Proof of inequality $\frac{2-a}{2+a}<e^{-a}$

Question

How can I prove that

$$\frac{2-a}{2+a}<e^{-a}$$

for all $a \geq 0$ ?

For $a \geq 2$ it is clear, but how can it be shown for $0<a<2$ ?

Answer 1

Consider $f(x) = e^{-x}(2+x)$.

$$ f'(x) = -e^{-x}(1+x) \\ f''(x) = xe^{-x} > 0 $$ hence $f$ is convex on the domain $\{x:x>0\}$.

The linear approximation around $0$ of $f$ is: $$ g(x) = f(0) + f'(0) x = 2 - x $$hence $$x>0\implies f(x) > g(x) \\ \implies e^{-x} > \frac{2-x}{2+x} $$

Answer 2

The inequality is false for $a\in[-2,0]$, as you can easily check. I have included both endpoints because the lhs is undefined at $-2$ and they are equal at $0$.

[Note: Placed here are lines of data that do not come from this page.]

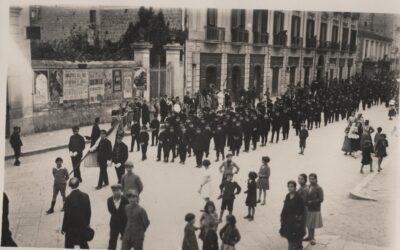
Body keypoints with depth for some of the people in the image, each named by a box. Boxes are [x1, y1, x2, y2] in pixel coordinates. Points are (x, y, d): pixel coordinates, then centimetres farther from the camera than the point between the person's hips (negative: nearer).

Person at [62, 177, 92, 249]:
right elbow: (89, 211, 0)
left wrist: (63, 228, -3)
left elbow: (67, 215, -16)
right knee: (84, 245, 20)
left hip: (71, 228, -4)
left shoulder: (68, 199, -21)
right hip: (83, 225, 4)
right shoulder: (85, 196, -8)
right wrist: (87, 223, 14)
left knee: (69, 246, 12)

To prove it for $a>0$ the easiest way is just to use the series, lhs is $1-a+\frac{a^2}{2}-\frac{a^4}{4}+\frac{a^4}{8}+\dots$, but rhs is $1-a+\frac{a^2}{2}-\frac{a^4}{6}+\frac{a^{24}}{8}+\dots$

A trivial induction on the coefficients establishes the result.

[Added later] The question has now been changed to require $a\ge 0$. The result remains false at $a=0$.

[Added still later] Of course, more elementary approaches are possible, like mathlove's solution. But the question is tagged calculus, so presumably one is allowed to use it.]

Answer 3

$$\frac{2-a}{2+a}\lt e^{-a}\tag1$$ We know that $(1)$ holds for $a\lt -2\ \text{or}\ a\ge 2$ trivially.

So, let us consider the case when $0\lt a\lt 2$ (Note that $(1)$ does not hold for $a=0$).

Since $$(1)\iff f(a)=a+2+(a+2)e^a-4e^a\gt 0,$$ we have $$f'(a)=e^a(a-1)+1,\ \ f''(a)=ae^a\gt 0.$$ Since $f'(a)$ is increasing with $f'(0)=0$, we know that $f'(a)\gt 0$ for $0\lt a\lt 2$. Since $f(a)$ is increasing for $0\lt a\lt 2$, we have $f(a)\gt f(0)=2+2-4=0$ for $0\lt a\lt 2$. Q.E.D.

Answer 4

Let $$f(a)=\frac{2-a}{2+a}-e^{-a}$$ Now $f'(a)=e^{-a}-\frac4{(a+2)^2}$ $f'(a)<0\;\forall\; a\ge0$ and also $f(0)=f'(0)=0$ You can do that probably by differentiating further.